La porta si aprì e un ragazzo dalla carnagione dorata e nerissimi capelli a spazzola apparve sulla soglia. Quasi un uomo, con una camicia lilla che era uscita dai pantaloni e la giacca sudata appesa ad un braccio. Aveva dei tratti orientali, ma non del tutto. Era indiano?
«Lo sai già?» esclamò entrando, gli occhi che brillavano. «Ehi, tu devi essere Ingrid.»
«Sì» risposero entrambe le ragazze.
«Lo so così bene che ho già preparato il borsone.»
«Il borsone? Piacere, Avan De Angelis, ambasciatore» tese la mano ad Ingrid e lei gli strinse il polso in silenzio.

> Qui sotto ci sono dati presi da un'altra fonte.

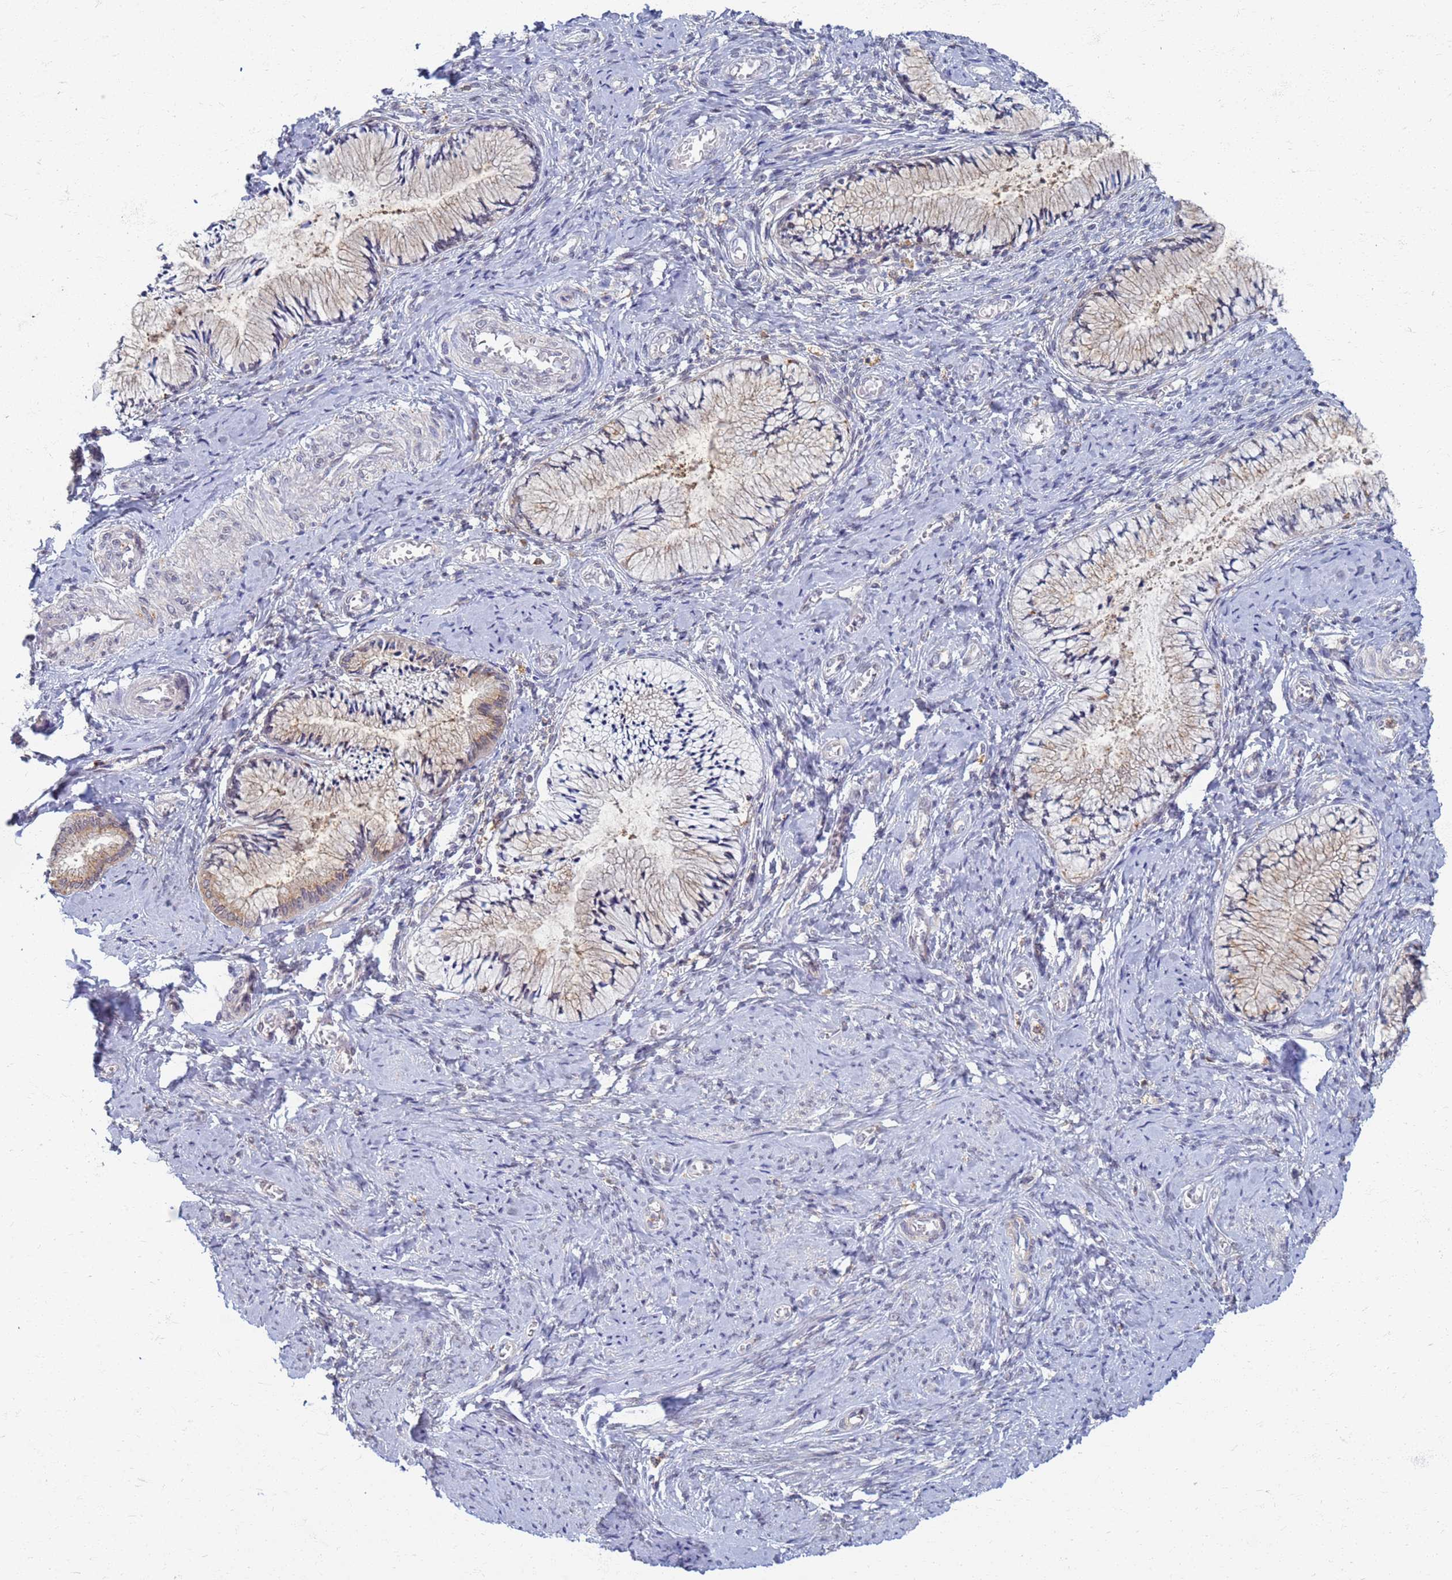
{"staining": {"intensity": "weak", "quantity": "25%-75%", "location": "cytoplasmic/membranous"}, "tissue": "cervix", "cell_type": "Glandular cells", "image_type": "normal", "snomed": [{"axis": "morphology", "description": "Normal tissue, NOS"}, {"axis": "topography", "description": "Cervix"}], "caption": "Immunohistochemistry (IHC) image of benign cervix stained for a protein (brown), which reveals low levels of weak cytoplasmic/membranous positivity in approximately 25%-75% of glandular cells.", "gene": "ATP6V1E1", "patient": {"sex": "female", "age": 42}}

«Pare che io e Caedric faremo un salto a Napoli, dato che tu non puoi.»
Avan si lasciò cadere sul letto. «Odio essere l'ambasciatore.»
«Tu ami essere l'ambasciatore» lo corresse la sorella.
«Tranne quando significa che non posso lasciare la città.»
«Io e Caedric ce la caveremo alla grande. Se Dea è lì la troveremo.»
Avan sospirò. Sperò che fosse vero. Che questo unico indizio non si rivelasse un vicolo cieco. Che per una volta questa storia potesse avere un risvolto diverso di lui che si ripresentava dagli arborei dopo un altro anno.
Erianna non aveva nessuna certezza da offrirgli, perciò non disse nulla. Si ritrovò invece a rispondere ai pensieri di Ingrid con un: «Sì, anche lui è adottato.»
«Pensi di prendere un treno umano? O il condotto arboreo?» chiese Avan.
«Qualunque dei due costi meno e parta prima. Caedric?»
Il fuoco fatuo fissò Ingrid qualche altro secondo, poi si dissolse con un sospiro.